- [Instructions for the task]
In the records below, find the line holding "focal_mm: 400" and the line holding "exposure_s: 1/2571". Set down both, with every line between them, exactly.

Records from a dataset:
################

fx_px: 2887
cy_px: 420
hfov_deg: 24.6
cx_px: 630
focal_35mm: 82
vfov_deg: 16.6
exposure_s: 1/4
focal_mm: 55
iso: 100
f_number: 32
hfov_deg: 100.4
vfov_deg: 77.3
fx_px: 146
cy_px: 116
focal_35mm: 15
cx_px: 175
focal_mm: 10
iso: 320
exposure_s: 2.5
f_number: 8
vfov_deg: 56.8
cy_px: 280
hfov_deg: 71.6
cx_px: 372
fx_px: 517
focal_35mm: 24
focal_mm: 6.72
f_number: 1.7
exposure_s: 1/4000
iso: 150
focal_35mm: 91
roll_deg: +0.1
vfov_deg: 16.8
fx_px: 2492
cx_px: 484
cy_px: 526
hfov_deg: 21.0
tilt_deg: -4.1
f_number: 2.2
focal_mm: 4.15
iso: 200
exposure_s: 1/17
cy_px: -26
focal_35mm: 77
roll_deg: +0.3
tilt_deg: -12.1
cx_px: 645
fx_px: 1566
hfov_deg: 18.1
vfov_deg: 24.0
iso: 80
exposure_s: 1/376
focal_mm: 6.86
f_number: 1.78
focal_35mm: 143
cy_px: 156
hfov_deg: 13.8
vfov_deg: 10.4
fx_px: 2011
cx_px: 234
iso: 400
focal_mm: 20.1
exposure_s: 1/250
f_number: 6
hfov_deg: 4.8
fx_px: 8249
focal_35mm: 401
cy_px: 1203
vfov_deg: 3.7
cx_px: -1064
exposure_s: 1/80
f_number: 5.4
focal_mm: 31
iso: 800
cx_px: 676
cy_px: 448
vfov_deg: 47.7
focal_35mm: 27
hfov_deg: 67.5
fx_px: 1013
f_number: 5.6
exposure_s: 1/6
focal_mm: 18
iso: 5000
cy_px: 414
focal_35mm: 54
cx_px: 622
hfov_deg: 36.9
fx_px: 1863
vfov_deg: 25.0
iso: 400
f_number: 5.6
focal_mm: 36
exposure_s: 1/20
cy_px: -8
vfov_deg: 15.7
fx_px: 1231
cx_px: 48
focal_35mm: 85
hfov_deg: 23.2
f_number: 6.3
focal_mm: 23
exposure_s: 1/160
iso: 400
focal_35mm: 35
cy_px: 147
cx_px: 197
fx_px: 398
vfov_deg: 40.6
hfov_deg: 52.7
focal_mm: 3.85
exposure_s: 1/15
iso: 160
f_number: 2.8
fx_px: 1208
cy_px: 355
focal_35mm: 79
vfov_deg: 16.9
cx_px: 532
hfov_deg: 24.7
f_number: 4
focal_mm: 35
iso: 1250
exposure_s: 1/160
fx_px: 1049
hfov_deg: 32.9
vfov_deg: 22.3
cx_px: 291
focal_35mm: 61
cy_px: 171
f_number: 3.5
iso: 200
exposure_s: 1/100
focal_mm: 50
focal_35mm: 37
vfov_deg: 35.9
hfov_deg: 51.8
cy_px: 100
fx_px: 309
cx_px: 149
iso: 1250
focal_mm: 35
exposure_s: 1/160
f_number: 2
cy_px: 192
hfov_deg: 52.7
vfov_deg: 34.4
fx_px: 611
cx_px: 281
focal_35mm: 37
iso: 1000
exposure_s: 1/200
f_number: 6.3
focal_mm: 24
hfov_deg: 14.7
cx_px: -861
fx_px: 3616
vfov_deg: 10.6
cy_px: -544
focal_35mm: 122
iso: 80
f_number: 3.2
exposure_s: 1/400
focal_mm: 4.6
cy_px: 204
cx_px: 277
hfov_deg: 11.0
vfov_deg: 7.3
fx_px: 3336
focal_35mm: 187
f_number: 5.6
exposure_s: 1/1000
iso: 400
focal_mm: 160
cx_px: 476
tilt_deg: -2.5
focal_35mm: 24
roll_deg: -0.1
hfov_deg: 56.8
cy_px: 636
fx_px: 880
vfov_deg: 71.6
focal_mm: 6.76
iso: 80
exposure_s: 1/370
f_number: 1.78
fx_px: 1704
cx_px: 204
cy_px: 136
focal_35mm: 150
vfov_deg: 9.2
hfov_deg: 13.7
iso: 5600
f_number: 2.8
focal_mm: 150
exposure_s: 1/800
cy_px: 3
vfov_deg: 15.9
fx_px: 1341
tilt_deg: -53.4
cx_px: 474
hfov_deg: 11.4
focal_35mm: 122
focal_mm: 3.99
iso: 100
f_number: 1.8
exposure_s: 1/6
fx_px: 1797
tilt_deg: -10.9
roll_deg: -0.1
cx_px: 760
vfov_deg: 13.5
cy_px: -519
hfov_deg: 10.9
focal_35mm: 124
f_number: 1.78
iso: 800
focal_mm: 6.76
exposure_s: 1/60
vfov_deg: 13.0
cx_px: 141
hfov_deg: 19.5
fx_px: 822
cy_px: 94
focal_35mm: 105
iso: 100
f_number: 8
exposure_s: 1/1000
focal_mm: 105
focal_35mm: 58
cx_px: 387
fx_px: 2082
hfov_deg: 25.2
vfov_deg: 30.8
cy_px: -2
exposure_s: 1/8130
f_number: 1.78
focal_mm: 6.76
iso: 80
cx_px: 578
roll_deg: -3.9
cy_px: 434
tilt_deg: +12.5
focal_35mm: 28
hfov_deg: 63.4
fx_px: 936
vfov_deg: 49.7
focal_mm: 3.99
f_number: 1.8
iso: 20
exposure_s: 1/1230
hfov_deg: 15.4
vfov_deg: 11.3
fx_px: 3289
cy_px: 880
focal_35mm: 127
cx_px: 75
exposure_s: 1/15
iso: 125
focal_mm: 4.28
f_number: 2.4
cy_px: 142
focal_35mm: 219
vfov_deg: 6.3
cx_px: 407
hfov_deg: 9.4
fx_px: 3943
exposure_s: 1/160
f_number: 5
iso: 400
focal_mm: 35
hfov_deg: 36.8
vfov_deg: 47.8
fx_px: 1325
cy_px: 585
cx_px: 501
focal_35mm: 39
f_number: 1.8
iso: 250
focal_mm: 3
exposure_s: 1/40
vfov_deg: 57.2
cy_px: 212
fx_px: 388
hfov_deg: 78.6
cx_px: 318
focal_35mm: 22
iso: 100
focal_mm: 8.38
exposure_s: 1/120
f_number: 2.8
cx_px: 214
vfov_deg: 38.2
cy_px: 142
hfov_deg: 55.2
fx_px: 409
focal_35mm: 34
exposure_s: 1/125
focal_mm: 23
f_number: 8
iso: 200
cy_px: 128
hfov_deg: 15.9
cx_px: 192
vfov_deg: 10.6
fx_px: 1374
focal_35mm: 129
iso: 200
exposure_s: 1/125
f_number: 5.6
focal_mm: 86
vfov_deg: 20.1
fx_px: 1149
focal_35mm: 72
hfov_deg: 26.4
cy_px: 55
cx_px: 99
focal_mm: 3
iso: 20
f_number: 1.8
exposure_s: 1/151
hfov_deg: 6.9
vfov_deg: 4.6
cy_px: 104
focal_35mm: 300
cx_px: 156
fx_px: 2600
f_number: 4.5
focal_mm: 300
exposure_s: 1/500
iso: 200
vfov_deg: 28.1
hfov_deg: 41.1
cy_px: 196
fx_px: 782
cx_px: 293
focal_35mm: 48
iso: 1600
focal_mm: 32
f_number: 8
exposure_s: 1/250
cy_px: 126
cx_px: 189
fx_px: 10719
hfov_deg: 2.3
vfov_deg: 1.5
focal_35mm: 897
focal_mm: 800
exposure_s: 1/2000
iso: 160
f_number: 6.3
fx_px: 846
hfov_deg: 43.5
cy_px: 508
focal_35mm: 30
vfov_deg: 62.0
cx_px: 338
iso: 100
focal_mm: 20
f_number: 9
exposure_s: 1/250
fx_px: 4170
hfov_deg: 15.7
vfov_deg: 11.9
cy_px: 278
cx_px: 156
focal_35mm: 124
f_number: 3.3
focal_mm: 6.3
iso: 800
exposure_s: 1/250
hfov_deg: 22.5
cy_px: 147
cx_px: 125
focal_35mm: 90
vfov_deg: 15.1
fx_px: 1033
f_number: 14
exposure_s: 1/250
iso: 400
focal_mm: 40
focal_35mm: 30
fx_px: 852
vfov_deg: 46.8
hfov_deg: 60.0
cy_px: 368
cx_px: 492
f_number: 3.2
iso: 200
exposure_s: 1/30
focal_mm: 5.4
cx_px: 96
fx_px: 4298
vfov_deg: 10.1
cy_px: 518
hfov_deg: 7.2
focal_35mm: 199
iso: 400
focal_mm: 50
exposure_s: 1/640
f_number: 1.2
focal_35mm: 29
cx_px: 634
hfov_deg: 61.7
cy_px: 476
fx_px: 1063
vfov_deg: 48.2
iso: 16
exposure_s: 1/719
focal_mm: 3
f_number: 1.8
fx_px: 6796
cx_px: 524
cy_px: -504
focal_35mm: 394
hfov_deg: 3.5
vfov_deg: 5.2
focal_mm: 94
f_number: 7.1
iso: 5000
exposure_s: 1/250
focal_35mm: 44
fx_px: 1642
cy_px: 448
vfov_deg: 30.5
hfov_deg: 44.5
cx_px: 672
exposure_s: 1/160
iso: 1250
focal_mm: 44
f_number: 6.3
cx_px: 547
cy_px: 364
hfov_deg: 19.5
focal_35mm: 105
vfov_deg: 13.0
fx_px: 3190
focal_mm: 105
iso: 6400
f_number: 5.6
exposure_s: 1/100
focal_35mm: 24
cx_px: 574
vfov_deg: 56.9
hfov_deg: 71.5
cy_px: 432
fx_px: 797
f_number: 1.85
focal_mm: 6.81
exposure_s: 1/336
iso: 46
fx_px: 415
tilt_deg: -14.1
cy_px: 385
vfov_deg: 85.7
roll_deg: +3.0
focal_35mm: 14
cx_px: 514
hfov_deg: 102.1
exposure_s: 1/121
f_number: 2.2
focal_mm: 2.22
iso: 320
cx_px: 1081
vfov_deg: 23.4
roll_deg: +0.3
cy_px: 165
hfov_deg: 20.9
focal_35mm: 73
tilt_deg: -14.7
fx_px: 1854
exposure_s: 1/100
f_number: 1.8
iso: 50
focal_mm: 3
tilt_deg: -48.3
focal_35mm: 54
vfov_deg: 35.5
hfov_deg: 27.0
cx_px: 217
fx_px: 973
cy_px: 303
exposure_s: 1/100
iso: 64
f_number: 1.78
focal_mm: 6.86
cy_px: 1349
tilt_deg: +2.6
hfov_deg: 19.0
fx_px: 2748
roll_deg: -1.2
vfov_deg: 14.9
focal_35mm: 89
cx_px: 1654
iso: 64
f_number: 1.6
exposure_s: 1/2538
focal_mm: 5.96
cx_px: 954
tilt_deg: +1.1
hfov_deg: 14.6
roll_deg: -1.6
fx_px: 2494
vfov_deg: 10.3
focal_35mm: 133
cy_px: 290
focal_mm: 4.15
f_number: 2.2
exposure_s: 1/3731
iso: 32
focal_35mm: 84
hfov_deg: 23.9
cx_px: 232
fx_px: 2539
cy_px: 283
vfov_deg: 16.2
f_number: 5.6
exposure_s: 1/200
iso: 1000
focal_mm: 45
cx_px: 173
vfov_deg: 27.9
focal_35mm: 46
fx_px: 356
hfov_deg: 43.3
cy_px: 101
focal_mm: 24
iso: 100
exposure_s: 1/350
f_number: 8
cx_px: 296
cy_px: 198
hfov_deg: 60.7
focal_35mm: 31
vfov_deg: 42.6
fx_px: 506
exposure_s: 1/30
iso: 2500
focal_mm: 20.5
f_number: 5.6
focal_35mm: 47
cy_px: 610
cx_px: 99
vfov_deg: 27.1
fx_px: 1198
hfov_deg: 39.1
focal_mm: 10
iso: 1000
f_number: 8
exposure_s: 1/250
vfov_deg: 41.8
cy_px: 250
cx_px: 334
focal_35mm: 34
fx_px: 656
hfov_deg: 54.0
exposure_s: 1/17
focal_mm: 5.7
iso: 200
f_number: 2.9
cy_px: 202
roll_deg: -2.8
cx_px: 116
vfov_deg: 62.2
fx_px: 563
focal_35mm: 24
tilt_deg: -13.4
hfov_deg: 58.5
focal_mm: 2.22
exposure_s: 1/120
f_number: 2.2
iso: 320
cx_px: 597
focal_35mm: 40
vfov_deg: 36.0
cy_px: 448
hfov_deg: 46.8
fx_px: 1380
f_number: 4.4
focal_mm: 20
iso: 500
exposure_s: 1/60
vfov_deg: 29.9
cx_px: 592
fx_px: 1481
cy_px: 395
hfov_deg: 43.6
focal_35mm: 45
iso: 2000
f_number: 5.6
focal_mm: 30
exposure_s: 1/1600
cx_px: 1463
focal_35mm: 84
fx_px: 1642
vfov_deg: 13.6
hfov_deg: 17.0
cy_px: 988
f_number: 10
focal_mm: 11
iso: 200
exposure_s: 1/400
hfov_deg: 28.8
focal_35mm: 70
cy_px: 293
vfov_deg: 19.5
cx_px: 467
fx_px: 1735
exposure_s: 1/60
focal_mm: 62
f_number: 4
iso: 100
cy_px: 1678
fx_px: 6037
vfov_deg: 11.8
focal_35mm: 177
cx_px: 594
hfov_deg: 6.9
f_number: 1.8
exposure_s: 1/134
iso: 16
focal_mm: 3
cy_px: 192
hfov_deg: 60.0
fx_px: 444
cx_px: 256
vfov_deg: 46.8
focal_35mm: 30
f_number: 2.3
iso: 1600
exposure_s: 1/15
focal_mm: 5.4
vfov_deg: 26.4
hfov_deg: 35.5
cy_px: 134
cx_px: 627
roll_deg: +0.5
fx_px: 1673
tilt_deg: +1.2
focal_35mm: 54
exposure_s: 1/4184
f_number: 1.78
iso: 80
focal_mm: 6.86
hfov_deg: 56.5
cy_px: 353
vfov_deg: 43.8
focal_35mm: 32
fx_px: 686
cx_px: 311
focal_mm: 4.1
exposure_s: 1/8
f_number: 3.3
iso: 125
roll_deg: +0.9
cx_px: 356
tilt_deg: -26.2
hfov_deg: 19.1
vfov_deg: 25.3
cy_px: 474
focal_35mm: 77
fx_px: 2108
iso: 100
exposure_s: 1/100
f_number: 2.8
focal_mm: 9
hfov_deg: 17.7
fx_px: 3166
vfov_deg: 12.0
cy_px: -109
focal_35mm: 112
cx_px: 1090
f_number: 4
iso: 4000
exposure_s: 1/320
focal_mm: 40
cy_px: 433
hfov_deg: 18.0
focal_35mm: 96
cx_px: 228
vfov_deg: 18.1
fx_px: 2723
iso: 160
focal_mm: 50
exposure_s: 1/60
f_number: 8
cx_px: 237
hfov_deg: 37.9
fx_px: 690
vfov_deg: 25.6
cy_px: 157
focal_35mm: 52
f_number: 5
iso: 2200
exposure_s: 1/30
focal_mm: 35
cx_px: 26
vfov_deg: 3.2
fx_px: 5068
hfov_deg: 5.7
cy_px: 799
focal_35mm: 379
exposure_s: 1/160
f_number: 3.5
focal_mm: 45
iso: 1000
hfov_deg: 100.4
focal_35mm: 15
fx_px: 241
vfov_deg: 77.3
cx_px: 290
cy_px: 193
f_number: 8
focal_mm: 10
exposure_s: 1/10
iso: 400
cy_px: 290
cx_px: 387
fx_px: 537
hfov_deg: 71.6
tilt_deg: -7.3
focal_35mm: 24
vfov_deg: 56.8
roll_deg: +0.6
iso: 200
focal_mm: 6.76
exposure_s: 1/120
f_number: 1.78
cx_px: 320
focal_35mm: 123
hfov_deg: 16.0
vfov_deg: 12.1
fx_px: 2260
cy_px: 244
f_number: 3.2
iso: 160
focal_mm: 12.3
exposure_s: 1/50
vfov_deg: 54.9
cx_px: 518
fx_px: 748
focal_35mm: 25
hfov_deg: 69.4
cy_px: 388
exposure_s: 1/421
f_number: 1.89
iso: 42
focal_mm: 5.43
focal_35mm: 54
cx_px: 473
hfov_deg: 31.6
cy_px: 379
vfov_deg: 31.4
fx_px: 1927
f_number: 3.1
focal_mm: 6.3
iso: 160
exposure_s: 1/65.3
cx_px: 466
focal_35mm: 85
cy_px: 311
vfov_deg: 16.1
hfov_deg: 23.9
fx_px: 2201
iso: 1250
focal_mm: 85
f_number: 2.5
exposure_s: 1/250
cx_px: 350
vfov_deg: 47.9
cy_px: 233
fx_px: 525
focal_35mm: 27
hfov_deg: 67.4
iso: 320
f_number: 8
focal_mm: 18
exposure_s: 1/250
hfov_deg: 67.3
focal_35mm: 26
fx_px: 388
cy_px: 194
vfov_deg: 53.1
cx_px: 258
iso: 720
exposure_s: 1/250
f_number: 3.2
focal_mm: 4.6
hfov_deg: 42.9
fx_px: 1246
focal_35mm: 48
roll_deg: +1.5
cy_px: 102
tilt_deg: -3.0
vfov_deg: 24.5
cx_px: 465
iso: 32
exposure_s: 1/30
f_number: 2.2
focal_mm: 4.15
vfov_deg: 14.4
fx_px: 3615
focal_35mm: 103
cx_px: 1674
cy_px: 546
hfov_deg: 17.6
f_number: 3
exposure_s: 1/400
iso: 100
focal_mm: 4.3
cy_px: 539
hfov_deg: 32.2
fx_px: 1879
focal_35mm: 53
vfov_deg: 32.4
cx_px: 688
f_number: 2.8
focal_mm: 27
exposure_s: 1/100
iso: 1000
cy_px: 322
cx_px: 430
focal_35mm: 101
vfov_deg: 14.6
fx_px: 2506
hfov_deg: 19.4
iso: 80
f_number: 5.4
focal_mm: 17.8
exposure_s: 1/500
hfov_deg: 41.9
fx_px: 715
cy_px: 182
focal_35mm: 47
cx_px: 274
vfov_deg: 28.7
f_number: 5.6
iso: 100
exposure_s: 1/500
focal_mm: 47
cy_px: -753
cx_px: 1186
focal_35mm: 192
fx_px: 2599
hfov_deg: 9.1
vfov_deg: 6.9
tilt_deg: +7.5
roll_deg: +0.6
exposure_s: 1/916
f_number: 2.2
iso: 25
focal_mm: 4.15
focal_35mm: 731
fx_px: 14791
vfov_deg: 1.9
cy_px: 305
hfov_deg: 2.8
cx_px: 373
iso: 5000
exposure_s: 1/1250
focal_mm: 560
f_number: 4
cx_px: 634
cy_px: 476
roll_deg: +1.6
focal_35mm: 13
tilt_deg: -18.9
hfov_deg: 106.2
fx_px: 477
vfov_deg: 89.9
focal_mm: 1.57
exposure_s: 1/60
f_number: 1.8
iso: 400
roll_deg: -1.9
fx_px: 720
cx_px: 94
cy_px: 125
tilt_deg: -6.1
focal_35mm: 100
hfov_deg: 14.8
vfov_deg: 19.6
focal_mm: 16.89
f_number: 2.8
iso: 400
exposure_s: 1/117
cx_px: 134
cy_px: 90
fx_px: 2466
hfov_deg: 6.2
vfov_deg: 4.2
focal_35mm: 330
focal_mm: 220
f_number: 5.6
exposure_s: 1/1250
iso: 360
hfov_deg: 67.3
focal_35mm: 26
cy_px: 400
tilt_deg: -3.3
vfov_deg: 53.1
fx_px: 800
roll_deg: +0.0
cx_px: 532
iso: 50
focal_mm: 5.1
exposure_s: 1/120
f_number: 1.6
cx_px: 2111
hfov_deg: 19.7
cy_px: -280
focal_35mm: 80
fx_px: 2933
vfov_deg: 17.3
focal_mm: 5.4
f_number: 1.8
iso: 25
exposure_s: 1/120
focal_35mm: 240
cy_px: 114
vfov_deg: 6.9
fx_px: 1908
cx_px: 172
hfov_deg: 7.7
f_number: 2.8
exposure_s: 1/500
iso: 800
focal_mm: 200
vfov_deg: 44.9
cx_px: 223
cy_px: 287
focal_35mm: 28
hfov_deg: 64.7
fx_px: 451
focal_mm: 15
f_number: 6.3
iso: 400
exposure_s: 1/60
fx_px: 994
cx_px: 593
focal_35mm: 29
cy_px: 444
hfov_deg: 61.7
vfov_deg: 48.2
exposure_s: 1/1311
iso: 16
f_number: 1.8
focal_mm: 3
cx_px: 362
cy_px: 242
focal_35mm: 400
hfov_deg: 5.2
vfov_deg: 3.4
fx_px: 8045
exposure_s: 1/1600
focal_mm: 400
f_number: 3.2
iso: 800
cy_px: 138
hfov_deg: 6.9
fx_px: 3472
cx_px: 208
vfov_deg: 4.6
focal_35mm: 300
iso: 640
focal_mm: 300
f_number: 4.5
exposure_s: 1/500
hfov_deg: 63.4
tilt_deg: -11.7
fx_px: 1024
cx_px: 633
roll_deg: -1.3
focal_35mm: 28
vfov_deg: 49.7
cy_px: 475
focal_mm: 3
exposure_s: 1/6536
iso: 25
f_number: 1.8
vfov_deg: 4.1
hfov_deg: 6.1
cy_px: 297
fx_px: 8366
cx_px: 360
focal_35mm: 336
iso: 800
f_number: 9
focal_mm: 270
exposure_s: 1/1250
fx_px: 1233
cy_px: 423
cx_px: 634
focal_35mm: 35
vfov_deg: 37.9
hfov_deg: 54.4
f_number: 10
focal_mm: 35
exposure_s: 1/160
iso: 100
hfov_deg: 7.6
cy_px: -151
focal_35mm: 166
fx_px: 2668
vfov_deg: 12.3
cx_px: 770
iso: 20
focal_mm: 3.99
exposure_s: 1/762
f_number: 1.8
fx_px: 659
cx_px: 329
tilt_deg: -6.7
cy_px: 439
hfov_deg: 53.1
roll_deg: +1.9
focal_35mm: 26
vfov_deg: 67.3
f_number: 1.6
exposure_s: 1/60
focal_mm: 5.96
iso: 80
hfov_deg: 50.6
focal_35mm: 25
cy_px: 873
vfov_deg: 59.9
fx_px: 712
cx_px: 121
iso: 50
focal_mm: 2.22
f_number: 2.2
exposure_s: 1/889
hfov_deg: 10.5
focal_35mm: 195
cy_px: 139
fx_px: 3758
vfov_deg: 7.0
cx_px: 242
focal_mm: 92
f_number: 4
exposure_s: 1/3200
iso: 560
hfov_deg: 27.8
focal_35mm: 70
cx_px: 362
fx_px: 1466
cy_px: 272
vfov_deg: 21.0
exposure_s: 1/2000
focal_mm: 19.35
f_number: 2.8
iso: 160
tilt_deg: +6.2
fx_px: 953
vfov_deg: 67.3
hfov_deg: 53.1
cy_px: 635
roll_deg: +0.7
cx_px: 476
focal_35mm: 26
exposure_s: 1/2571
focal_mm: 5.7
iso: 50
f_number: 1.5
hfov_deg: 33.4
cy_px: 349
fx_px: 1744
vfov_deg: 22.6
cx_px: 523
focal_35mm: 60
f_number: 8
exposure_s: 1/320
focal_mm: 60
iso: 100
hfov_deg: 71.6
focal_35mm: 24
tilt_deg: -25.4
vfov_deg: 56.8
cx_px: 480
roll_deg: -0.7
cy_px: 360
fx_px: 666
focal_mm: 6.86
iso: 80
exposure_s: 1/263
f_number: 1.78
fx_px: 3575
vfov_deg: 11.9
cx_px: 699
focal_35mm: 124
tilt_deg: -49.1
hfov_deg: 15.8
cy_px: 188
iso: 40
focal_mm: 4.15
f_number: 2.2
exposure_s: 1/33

################

- [Output for this exercise]
focal_mm: 400
f_number: 3.2
iso: 800
cy_px: 138
hfov_deg: 6.9
fx_px: 3472
cx_px: 208
vfov_deg: 4.6
focal_35mm: 300
iso: 640
focal_mm: 300
f_number: 4.5
exposure_s: 1/500
hfov_deg: 63.4
tilt_deg: -11.7
fx_px: 1024
cx_px: 633
roll_deg: -1.3
focal_35mm: 28
vfov_deg: 49.7
cy_px: 475
focal_mm: 3
exposure_s: 1/6536
iso: 25
f_number: 1.8
vfov_deg: 4.1
hfov_deg: 6.1
cy_px: 297
fx_px: 8366
cx_px: 360
focal_35mm: 336
iso: 800
f_number: 9
focal_mm: 270
exposure_s: 1/1250
fx_px: 1233
cy_px: 423
cx_px: 634
focal_35mm: 35
vfov_deg: 37.9
hfov_deg: 54.4
f_number: 10
focal_mm: 35
exposure_s: 1/160
iso: 100
hfov_deg: 7.6
cy_px: -151
focal_35mm: 166
fx_px: 2668
vfov_deg: 12.3
cx_px: 770
iso: 20
focal_mm: 3.99
exposure_s: 1/762
f_number: 1.8
fx_px: 659
cx_px: 329
tilt_deg: -6.7
cy_px: 439
hfov_deg: 53.1
roll_deg: +1.9
focal_35mm: 26
vfov_deg: 67.3
f_number: 1.6
exposure_s: 1/60
focal_mm: 5.96
iso: 80
hfov_deg: 50.6
focal_35mm: 25
cy_px: 873
vfov_deg: 59.9
fx_px: 712
cx_px: 121
iso: 50
focal_mm: 2.22
f_number: 2.2
exposure_s: 1/889
hfov_deg: 10.5
focal_35mm: 195
cy_px: 139
fx_px: 3758
vfov_deg: 7.0
cx_px: 242
focal_mm: 92
f_number: 4
exposure_s: 1/3200
iso: 560
hfov_deg: 27.8
focal_35mm: 70
cx_px: 362
fx_px: 1466
cy_px: 272
vfov_deg: 21.0
exposure_s: 1/2000
focal_mm: 19.35
f_number: 2.8
iso: 160
tilt_deg: +6.2
fx_px: 953
vfov_deg: 67.3
hfov_deg: 53.1
cy_px: 635
roll_deg: +0.7
cx_px: 476
focal_35mm: 26
exposure_s: 1/2571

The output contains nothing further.